“Everyone makes promises.”
“Not me. There are too many variables.”
“Urgh,” Sophia groaned in frustration. “There’s no denying you're my brother. You’re just as annoying as Emmet.”
Austin chuckled. “I’ll stop by before I go, but I’m not sticking around.”
“Are you scared? For the operation, I mean.”
“No. Doctor Gunner seems like he knows what he’s doing. Are you?”
“I’m not scared of the op, I don’t think. I’m just scared, in general. So much could go wrong, but I’m trying to stay positive. It’s just knowing it’s my last chance is intimidating. When you’re sick, you worry about everyone else. What will happen to them if things don’t go according to plan?”
“I think you need to take a leaf out of my book. Stop living for everyone else and exist for yourself.”
“Easier said than done,” Sophia mumbled.
“Whatever happens tomorrow is outside of your control, so try not to worry about it. Let the doctors do their job and if it’s meant to be, it will be.”
“You talk about life so flippantly. Like it doesn’t really matter either way, but it’s not like that for me. When you’re part of a family, then it all matters.”
“It’s not that it’s not important, it’s just that I think people get so caught up on the destination, they forget to enjoy the ride.”
Sophia smiled. “That sounds like something Mum would say.”
“I better go and let you get some rest.” Austin moved away toward the door, but paused to point a finger at her. “No worrying.”
“I’ll do my best. Thanks for coming to see me, Austin, it really meant a lot to me.”
Austin stifled a grin. “Thank your friend, Callie. She can be very persuasive.”
“What’s that supposed to mean?” Sophia called after him, but he had already spun on his heels and disappeared into the corridor.
It was three days later when Sophia woke to find herself in the same room she had been in before the operation but nothing was the same. She had a new kidney and even though her stomach hurt like hell and she was in more pain than she had anticipated, her thoughts were solely on her husband.
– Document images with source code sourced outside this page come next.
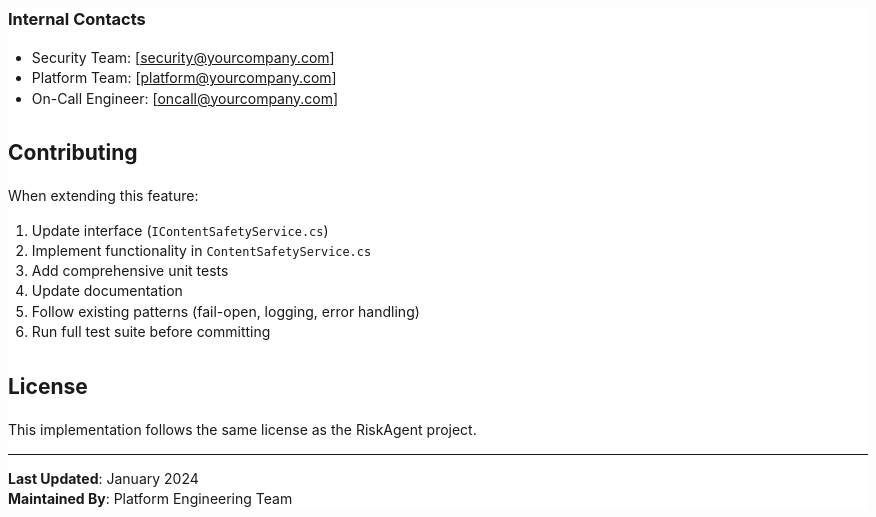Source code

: ### Internal Contacts
- Security Team: [security@yourcompany.com]
- Platform Team: [platform@yourcompany.com]
- On-Call Engineer: [oncall@yourcompany.com]

## Contributing

When extending this feature:

1. Update interface (`IContentSafetyService.cs`)
2. Implement functionality in `ContentSafetyService.cs`
3. Add comprehensive unit tests
4. Update documentation
5. Follow existing patterns (fail-open, logging, error handling)
6. Run full test suite before committing

## License

This implementation follows the same license as the RiskAgent project.

---

**Last Updated**: January 2024  
**Maintained By**: Platform Engineering Team
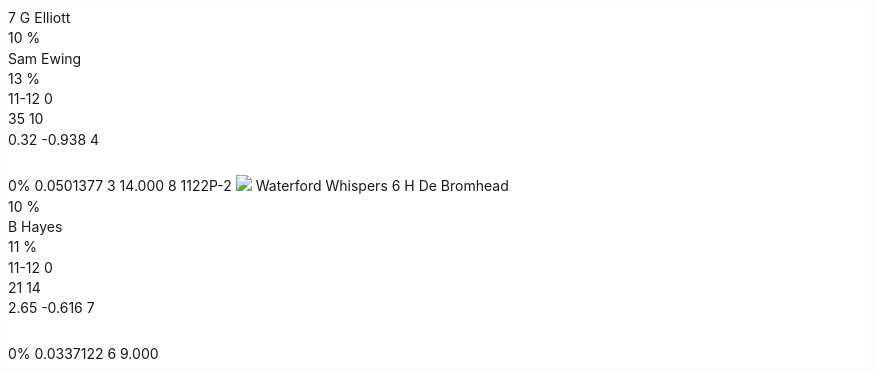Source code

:    <td style="text-align:center;"> 7 </td>
   <td style="text-align:left;"> G Elliott <br> <div class = "badge rounded-pill average "> 10 % <div> </td>
   <td style="text-align:left;"> Sam Ewing <br> <div class = "badge rounded-pill average "> 13 % <div> </td>
   <td style="text-align:center;"> 11-12 </td>
   <td style="text-align:center;"> 0 <br> 35 </td>
   <td style="text-align:center;"> 10 <br> 0.32 </td>
   <td style="text-align:center;"> -0.938 </td>
   <td style="text-align:center;"> 4 </td>
   <td style="text-align:center;"> <div class="progress" style="height:5px">     <div class="progress-bar rounded-3 bg-primary" role="progressbar" style="width: 0% " aria-valuenow="25" aria-valuemin="0" aria-valuemax="100"></div> </div> <br> 0% </td>
   <td style="text-align:center;"> 0.0501377 </td>
   <td style="text-align:center;"> 3 </td>
   <td style="text-align:center;"> 14.000 </td>
  </tr>
  <tr>
   <td style="text-align:center;width: 65px; "> 8 </td>
   <td style="text-align:left;"> 1122P-2 </td>
   <td style="text-align:center;width: 40px; ">  <html><body><img src="https://www.attheraces.com/images/silks/20241228/20241228lim134008.png?v=2"></body></html>
</td>
   <td style="text-align:left;"> Waterford Whispers </td>
   <td style="text-align:center;"> 6 </td>
   <td style="text-align:left;"> H De Bromhead <br> <div class = "badge rounded-pill average "> 10 % <div> </td>
   <td style="text-align:left;"> B Hayes <br> <div class = "badge rounded-pill average "> 11 % <div> </td>
   <td style="text-align:center;"> 11-12 </td>
   <td style="text-align:center;"> 0 <br> 21 </td>
   <td style="text-align:center;"> 14 <br> 2.65 </td>
   <td style="text-align:center;"> -0.616 </td>
   <td style="text-align:center;"> 7 </td>
   <td style="text-align:center;"> <div class="progress" style="height:5px">     <div class="progress-bar rounded-3 bg-primary" role="progressbar" style="width: 0% " aria-valuenow="25" aria-valuemin="0" aria-valuemax="100"></div> </div> <br> 0% </td>
   <td style="text-align:center;"> 0.0337122 </td>
   <td style="text-align:center;"> 6 </td>
   <td style="text-align:center;"> 9.000 </td>
  </tr>
</tbody>
</table>
</div>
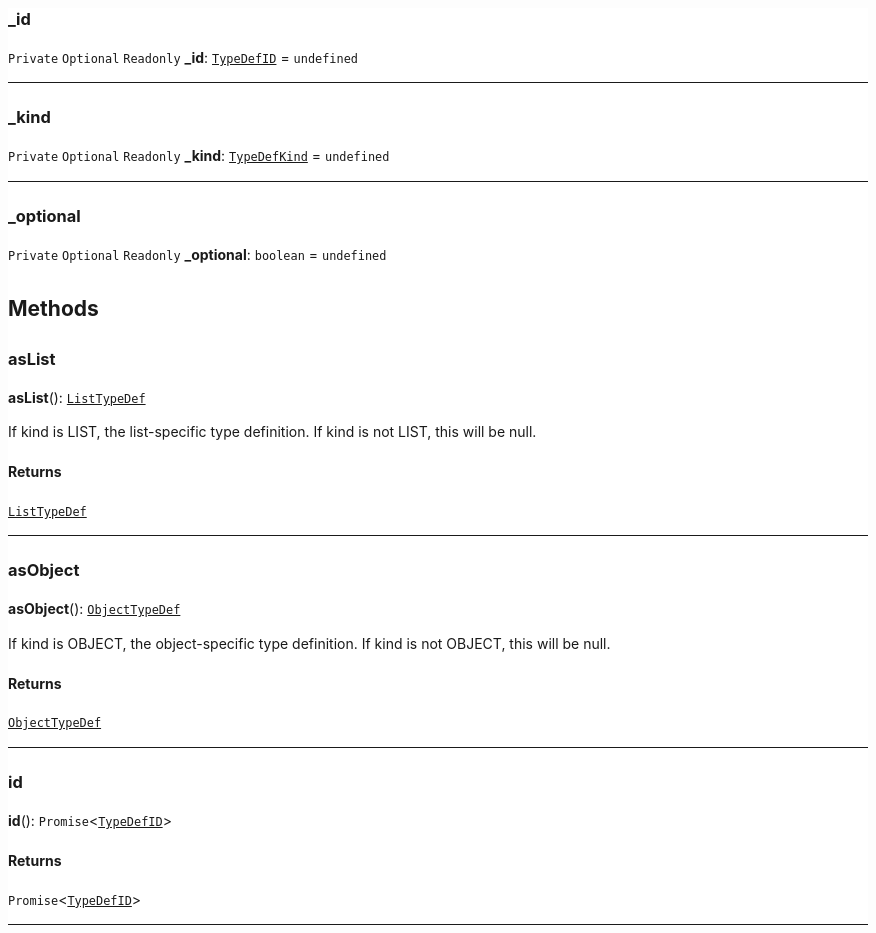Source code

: ### \_id

 `Private` `Optional` `Readonly` **\_id**: [`TypeDefID`](../modules/api_client_gen.md#typedefid) = `undefined`

___

### \_kind

 `Private` `Optional` `Readonly` **\_kind**: [`TypeDefKind`](../enums/api_client_gen.TypeDefKind.md) = `undefined`

___

### \_optional

 `Private` `Optional` `Readonly` **\_optional**: `boolean` = `undefined`

## Methods

### asList

**asList**(): [`ListTypeDef`](api_client_gen.ListTypeDef.md)

If kind is LIST, the list-specific type definition.
If kind is not LIST, this will be null.

#### Returns

[`ListTypeDef`](api_client_gen.ListTypeDef.md)

___

### asObject

**asObject**(): [`ObjectTypeDef`](api_client_gen.ObjectTypeDef.md)

If kind is OBJECT, the object-specific type definition.
If kind is not OBJECT, this will be null.

#### Returns

[`ObjectTypeDef`](api_client_gen.ObjectTypeDef.md)

___

### id

**id**(): `Promise`\<[`TypeDefID`](../modules/api_client_gen.md#typedefid)\>

#### Returns

`Promise`\<[`TypeDefID`](../modules/api_client_gen.md#typedefid)\>

___
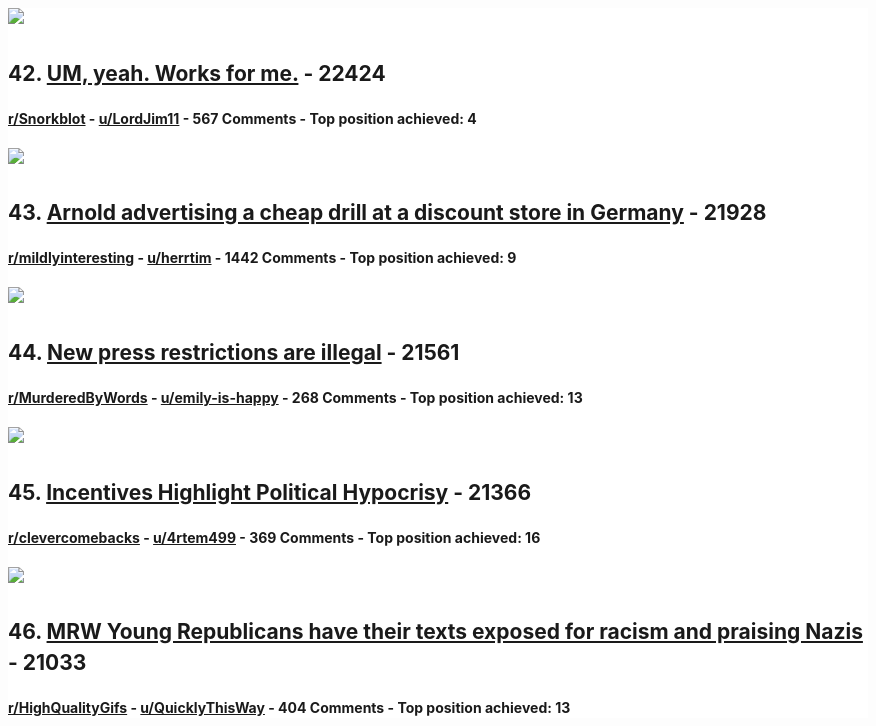 <a href="https://v.redd.it/70uczeb6o0vf1"><img src="https://external-preview.redd.it/bWdkb3NlYjZvMHZmMRmoL6LdC7f9Bl7c78SQqbgYUWSVx_HMprw6M3UF8HVe.png?width=140&amp;height=78&amp;format=jpg&amp;auto=webp&amp;s=34e774c3f600dcf271e82a9eb7a06b05edec3c27"></img></a>

## 42. [UM, yeah. Works for me.](http://reddit.com/r/Snorkblot/comments/1o6iv4z/um_yeah_works_for_me/) - 22424
#### [r/Snorkblot](http://reddit.com/r/Snorkblot) - [u/LordJim11](http://reddit.com/u/LordJim11) - 567 Comments - Top position achieved: 4

<a href="https://i.redd.it/e4glzrq0k3vf1.png"><img src="https://b.thumbs.redditmedia.com/UloOD65VqOYbtOk7LSh5K35p0G5MsmMT6v-jHBOKbes.jpg"></img></a>

## 43. [Arnold advertising a cheap drill at a discount store in Germany](http://reddit.com/r/mildlyinteresting/comments/1o6o1gc/arnold_advertising_a_cheap_drill_at_a_discount/) - 21928
#### [r/mildlyinteresting](http://reddit.com/r/mildlyinteresting) - [u/herrtim](http://reddit.com/u/herrtim) - 1442 Comments - Top position achieved: 9

<a href="https://i.redd.it/xw2b5ubrh4vf1.jpeg"><img src="https://b.thumbs.redditmedia.com/Q8lw4HE1bbhI9MbfW5SPoDP4hBcbzzO0RFuvndQ46SY.jpg"></img></a>

## 44. [New press restrictions are illegal](http://reddit.com/r/MurderedByWords/comments/1o6k6g6/new_press_restrictions_are_illegal/) - 21561
#### [r/MurderedByWords](http://reddit.com/r/MurderedByWords) - [u/emily-is-happy](http://reddit.com/u/emily-is-happy) - 268 Comments - Top position achieved: 13

<a href="https://i.redd.it/110ybpcss3vf1.jpeg"><img src="https://b.thumbs.redditmedia.com/ZBgzHBRzGW58IlJCmJucw839Atp1rTW1QGmzUx84YPE.jpg"></img></a>

## 45. [Incentives Highlight Political Hypocrisy](http://reddit.com/r/clevercomebacks/comments/1o6f5fj/incentives_highlight_political_hypocrisy/) - 21366
#### [r/clevercomebacks](http://reddit.com/r/clevercomebacks) - [u/4rtem499](http://reddit.com/u/4rtem499) - 369 Comments - Top position achieved: 16

<a href="https://i.redd.it/6zd9lilgu2vf1.png"><img src="https://b.thumbs.redditmedia.com/Qi7cqQ7X-fMIqj7sqG0lBFJl9xWPJrGHGNqd5IvrvDg.jpg"></img></a>

## 46. [MRW Young Republicans have their texts exposed for racism and praising Nazis](http://reddit.com/r/HighQualityGifs/comments/1o6qkyk/mrw_young_republicans_have_their_texts_exposed/) - 21033
#### [r/HighQualityGifs](http://reddit.com/r/HighQualityGifs) - [u/QuicklyThisWay](http://reddit.com/u/QuicklyThisWay) - 404 Comments - Top position achieved: 13
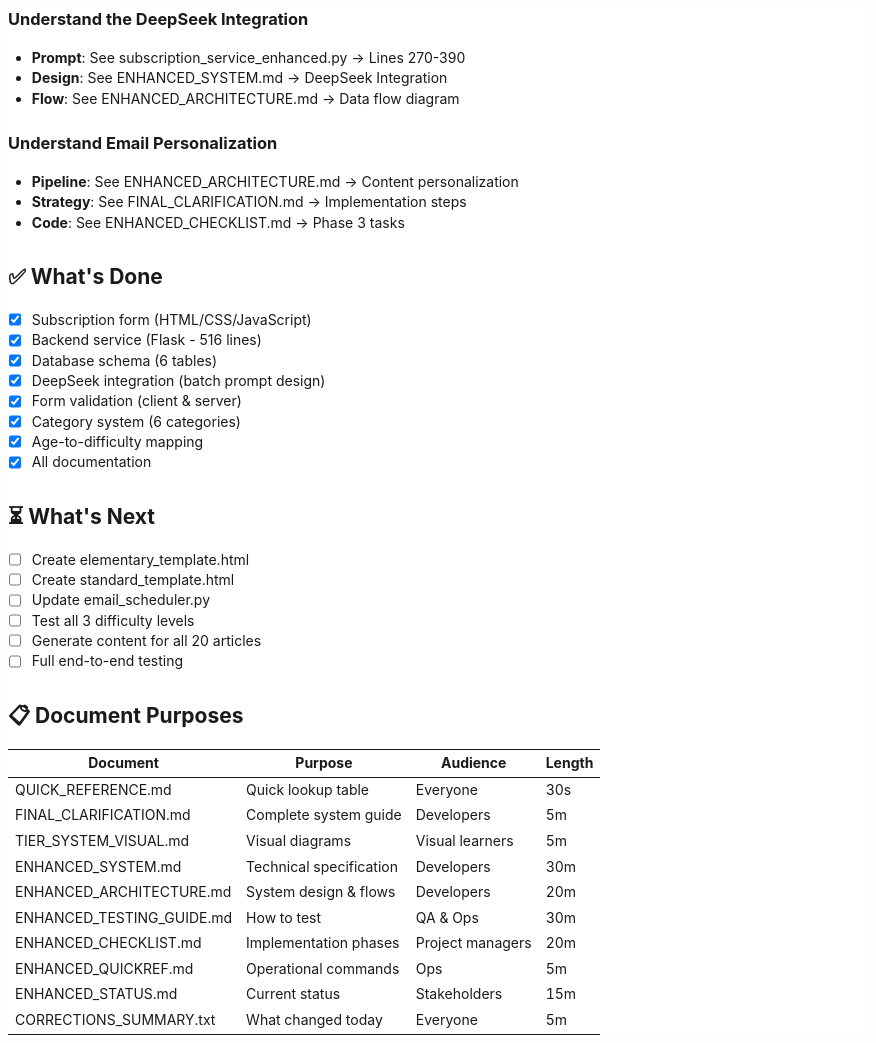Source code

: ### Understand the DeepSeek Integration
- **Prompt**: See subscription_service_enhanced.py → Lines 270-390
- **Design**: See ENHANCED_SYSTEM.md → DeepSeek Integration
- **Flow**: See ENHANCED_ARCHITECTURE.md → Data flow diagram

### Understand Email Personalization
- **Pipeline**: See ENHANCED_ARCHITECTURE.md → Content personalization
- **Strategy**: See FINAL_CLARIFICATION.md → Implementation steps
- **Code**: See ENHANCED_CHECKLIST.md → Phase 3 tasks

## ✅ What's Done

- [x] Subscription form (HTML/CSS/JavaScript)
- [x] Backend service (Flask - 516 lines)
- [x] Database schema (6 tables)
- [x] DeepSeek integration (batch prompt design)
- [x] Form validation (client & server)
- [x] Category system (6 categories)
- [x] Age-to-difficulty mapping
- [x] All documentation

## ⏳ What's Next

- [ ] Create elementary_template.html
- [ ] Create standard_template.html
- [ ] Update email_scheduler.py
- [ ] Test all 3 difficulty levels
- [ ] Generate content for all 20 articles
- [ ] Full end-to-end testing

## 📋 Document Purposes

| Document | Purpose | Audience | Length |
|----------|---------|----------|--------|
| QUICK_REFERENCE.md | Quick lookup table | Everyone | 30s |
| FINAL_CLARIFICATION.md | Complete system guide | Developers | 5m |
| TIER_SYSTEM_VISUAL.md | Visual diagrams | Visual learners | 5m |
| ENHANCED_SYSTEM.md | Technical specification | Developers | 30m |
| ENHANCED_ARCHITECTURE.md | System design & flows | Developers | 20m |
| ENHANCED_TESTING_GUIDE.md | How to test | QA & Ops | 30m |
| ENHANCED_CHECKLIST.md | Implementation phases | Project managers | 20m |
| ENHANCED_QUICKREF.md | Operational commands | Ops | 5m |
| ENHANCED_STATUS.md | Current status | Stakeholders | 15m |
| CORRECTIONS_SUMMARY.txt | What changed today | Everyone | 5m |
It was four thirty-two when her mum and dad burst through the doors dressed in plastic overalls, gloves and masks that covered most of their faces. It still brought a smile to Sophia’s lips to see them both.
“You guys look like you just landed on the moon,” she grinned.
“All I want to do is hug you,” her mum spoke first.
“We’re so proud of you, Sophia,” her dad sounded a little choked up.
They stayed for a while, standing across the room talking and she was exhausted by the time they left.
At five nineteen, her friends appeared at the door to give her a wave through the strip of glass, before the nurse ushered them all away and told them she needed to rest.
The clock kept ticking and people kept coming and going over the next couple of hours, but there was only one face she wanted to see. Had she pushed him too hard? Where could he possibly be aside from here with her when he knew the surgery was going ahead? Something in her stomach didn’t feel right, and she suspected it wasn’t the after pain from surgery. It was her sixth sense, and it was screaming at her so loud that she couldn’t ignore it any longer.
“Where’s Brodie? Something’s happened, hasn’t it?” She demanded to know as soon as her parents returned.
“Everything’s fine,” Mel started up.
“Don’t,” Robbie stopped her.
“What is it, Dad? Has something bad happened?”